Fisheries service: LNG terminal would harm salmon

Wednesday, January 23, 2008 |
PORTLAND (AP) — The National Marine Fisheries Service wants the U.S. Army Corps of Engineers to at least temporarily deny a permit to dredge the Columbia River to build a liquefied natural gas import terminal below St. Helens.
In a letter last month, the fisheries service said the terminal likely would harm valuable salmon habitat.
Northern Star Natural Gas Inc. wants to build the terminal, one of three under active consideration in Oregon, at Bradwood Landing. The other two in planning stages are near Astoria and Coos Bay.
The fisheries service asked that permission be withheld until it has more information.
A NorthernStar spokesman characterized the letter as routine, and said NMFS’s skepticism is typical.
“There’s nothing that we see unusual here,” said Joe Desmond, NorthernStar’s senior vice president of external affairs. “Until they have all the information, they’re not in a position to say yes.”
Building and operating the terminal, as well as dredging to make way for tankers, likely would affect vital estuary habitat, the NMFS said.

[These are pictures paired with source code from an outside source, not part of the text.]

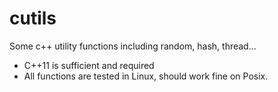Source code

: # cutils

Some c++ utility functions including random, hash, thread...

- C++11 is sufficient and required
- All functions are tested in Linux, should work fine on Posix.
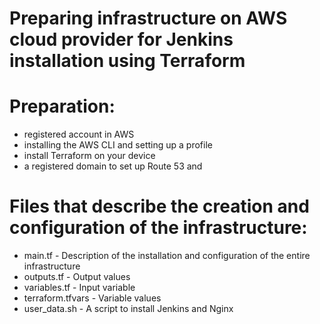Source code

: # Preparing infrastructure on AWS cloud provider for Jenkins installation using Terraform

# Preparation:
- registered account in AWS
- installing the AWS CLI and setting up a profile
- install Terraform on your device
- a registered domain to set up Route 53 and

# Files that describe the creation and configuration of the infrastructure:
- main.tf - Description of the installation and configuration of the entire infrastructure
- outputs.tf - Output values
- variables.tf - Input variable
- terraform.tfvars - Variable values
- user_data.sh - A script to install Jenkins and Nginx
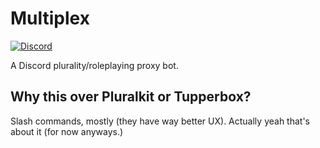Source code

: # Multiplex
[![Discord](https://img.shields.io/discord/1108417334831489174?style=flat-square&logo=discord&logoColor=ffffff&label=Multiplex&labelColor=5865F2&color=57F287)](https://discord.gg/yEpGFevc2t)

A Discord plurality/roleplaying proxy bot.

## Why this over Pluralkit or Tupperbox?
Slash commands, mostly (they have way better UX). Actually yeah that's about it (for now anyways.)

The agency noted that the Columbia River estuary has been referred to as “the most valuable spawning and nursery area for salmon in the continental United States.”
It said the “survival and recovery” of salmon and steelhead protected under the Endangered Species Act depends on the health of the Columbia.
NorthernStar plans to pull 700,000 cubic yards of material from 46 acres of riverbottom, deepening the riverbed by more than 9 feet.
The company has proposed its own salmon recovery plan, which would contribute $50 million over 35 years to habitat recovery.
The NMFS said it wants a guarantee that the recovery efforts will proceed if NorthernStar falls on hard times and suggested a bond be posted “to ensure habitat impacts are fully restored or mitigated in the event of bankruptcy or abandonment.”
CalPine, which initially planned to build a terminal at the mouth of the Columbia River, declared bankruptcy, but former CalPine executives and others are reviving efforts to build the facility.
The NorthernStar project is the farthest along in Oregon in the federal approval process.